I never realized just how cold I was all the time.

“Do you think Lark will help them?”

“Yes.” It wasn’t a lie. “She’ll do what’s right.” It just took a little prodding to get her there sometimes.

“Good.” He turned his head toward me just for a second before looking back at the road. “I can’t believe it’s you in there. Earlier that face looked like it wanted to kill me.”

“She felt ambushed. The song...”

“Did you like it?”

“I did. Lark felt like it was an accusation.”

“It kind of was. She put you through something terrible.”

“She thought she was insane, Kevin. Living with me made her feel that way.” I couldn’t have expected him to understand.

His jaw tightened. “No. She let people make her feel that way. I know what that’s like, and it’s not your fault.”

He was sweet, but he really didn’t understand. “We can’t be friends if you hate her.” It hurt to say the words.

“I don’t hate her. I just think she made some bad choices.”

It sounded like something Lark would have said. As much as I liked him, this was my sister we were discussing. He had to be an only child, because he obviously didn’t know that the only person who could say anything bad about Lark was me. “She didn’t do it to hurt me. She did it so we could be together.” I had never told anyone that. In fact, Lark and I had only ever talked about it once—shortly after she cut herself. There had been that brief moment when we had actually been together behind the veil. She’d been dead for a few seconds.

It had been wonderful. I never had and never would tell her just how much. Lark and I could touch, but there was always this invisible barrier between us. We were in different worlds, even if they overlapped. To have her with me finally was incredible—and wrong. She didn’t belong in my world, and I couldn’t have let her stay.

Kevin glanced at me again. “Okay.” He only said that one word, but it seemed to mean so much more than that. I smiled.

“Can I...?” I swallowed. “Can I touch you?”

The car swerved as he jerked his head toward me, then back again. “Now?” His voice was strained.

“I just want...” I leaned over and wrapped one of his curls around my finger. His hair was silky, springy—exactly like I’d hoped it would be.

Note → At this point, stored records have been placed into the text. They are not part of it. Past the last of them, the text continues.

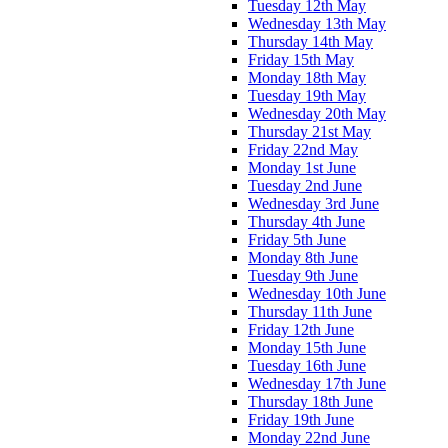
Tuesday 12th May
Wednesday 13th May
Thursday 14th May
Friday 15th May
Monday 18th May
Tuesday 19th May
Wednesday 20th May
Thursday 21st May
Friday 22nd May
Monday 1st June
Tuesday 2nd June
Wednesday 3rd June
Thursday 4th June
Friday 5th June
Monday 8th June
Tuesday 9th June
Wednesday 10th June
Thursday 11th June
Friday 12th June
Monday 15th June
Tuesday 16th June
Wednesday 17th June
Thursday 18th June
Friday 19th June
Monday 22nd June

I laughed. “I’ve never felt hair other than Lark’s before.”

And this was different from when Lark was awake and I shared her body. Despite the heavy limbs and awkwardness of them, they felt like mine. I was in control, not my sister, and it...it was wonderful. And strange. So strange.

I pulled my hand away, but he caught it and twined his fingers with mine. His hand was warm. Strong. My heart slammed hard against my ribs. Was I going to vomit, or burst into song? I couldn’t tell.

And it wasn’t my heart, not really. It was Lark’s heart. I had to remember that. This wasn’t my body. In this realm I didn’t have a body. I wasn’t real.

But I let Kevin hold Lark’s hand all the way to his house anyway.

LARK

My eyes opened. The first face I saw other than my sister’s belonged to Mace. Funny, but his face was the last thing I remembered seeing before I passed out. God, that vision of Wren eating eyeballs had been gross. Not something I ever wanted to see again.